Your response should be the lines from the one holding "Gameplay with a" to the last line of the data below, copied exactly and with no additions.

**SUPPLIED DATA**:
══════════════════════════════

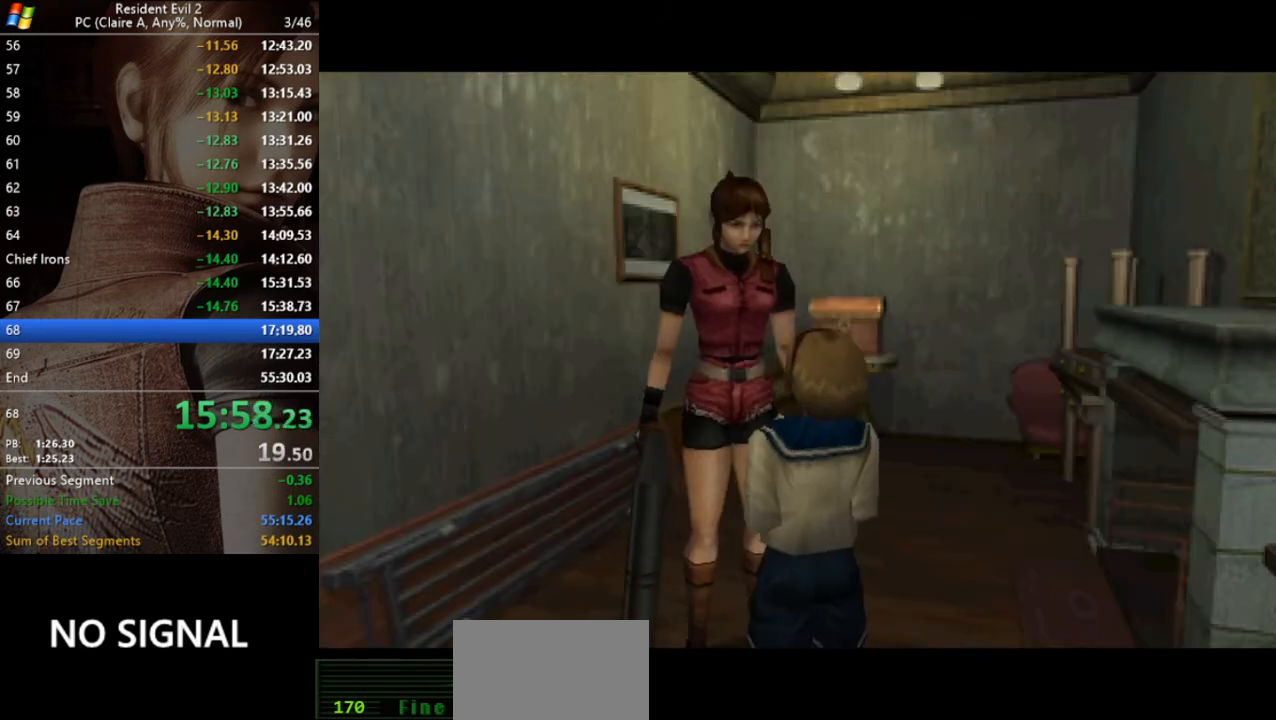
{"keys": [], "events": [[33, "aim", "up"], [67, "a", "down"], [67, "act", "up"], [67, "run", "down"], [133, "run", "up"], [167, "s", "down"], [233, "a", "up"], [233, "aim", "down"], [233, "d", "down"], [300, "aim", "up"], [300, "d", "up"], [300, "s", "up"], [400, "aim", "down"], [467, "aim", "up"]]}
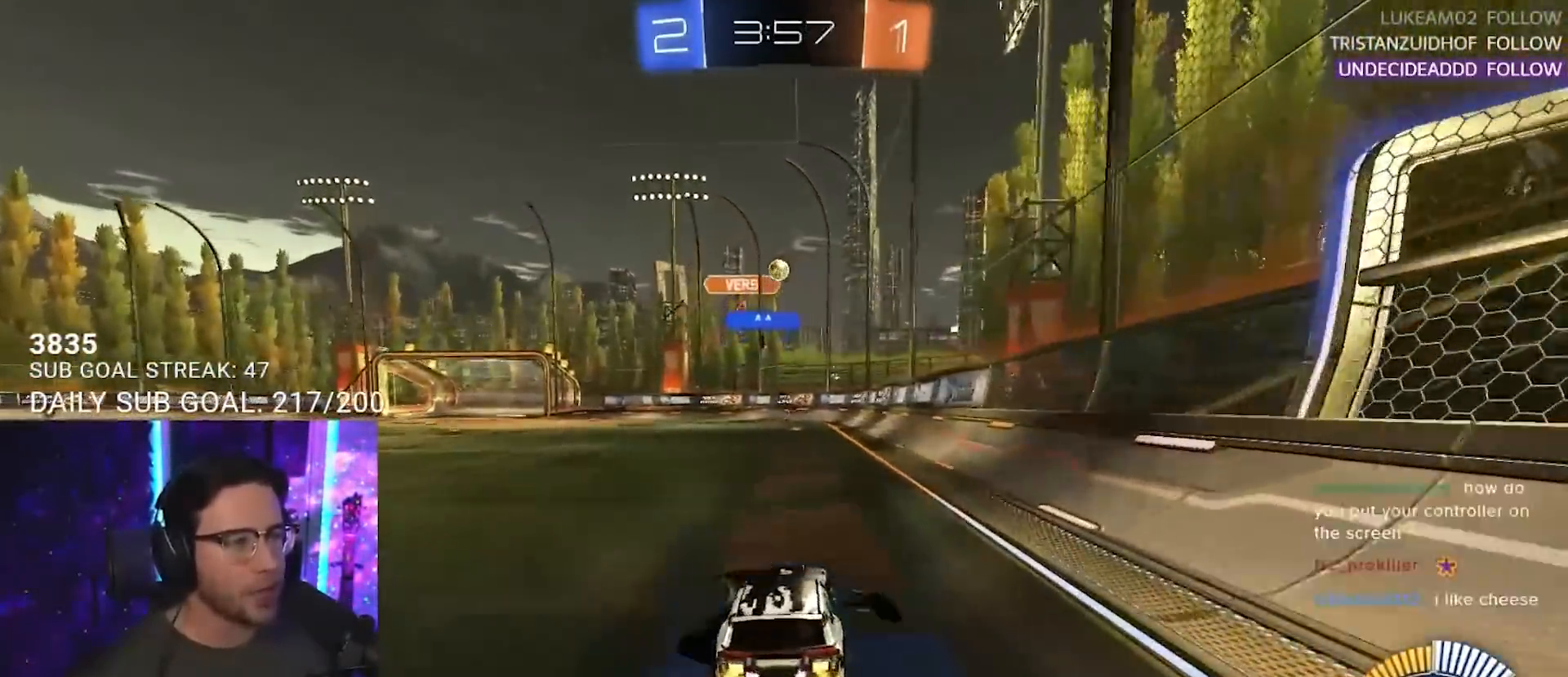
Gameplay with a controller (PlayStation layout); each line is a JSON object with the inputs held at the frame after it. "events" lists button and stick changes between this image and that frame as [ms after this image, input, new state], when the widget could be followed in between. Not read: L1 R1 R3 SELECT START.
{"buttons": ["R2"], "left_stick": "up-right", "right_stick": "center", "events": [[100, "L2", "down"], [100, "R2", "up"], [100, "left_stick", "up-right"], [267, "R2", "down"], [317, "L2", "up"]]}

══════════════════════════════

**THE ANSWER**:
Gameplay with a controller (PlayStation layout); each line is a JSON object with the inputs held at the frame after it. "events" lists button and stick changes between this image and that frame as [ms after this image, input, new state], when the widget could be followed in between. Not read: L1 R1 R3 SELECT START.
{"buttons": ["R2"], "left_stick": "up-right", "right_stick": "center", "events": [[100, "L2", "down"], [100, "R2", "up"], [100, "left_stick", "up-right"], [267, "R2", "down"], [317, "L2", "up"]]}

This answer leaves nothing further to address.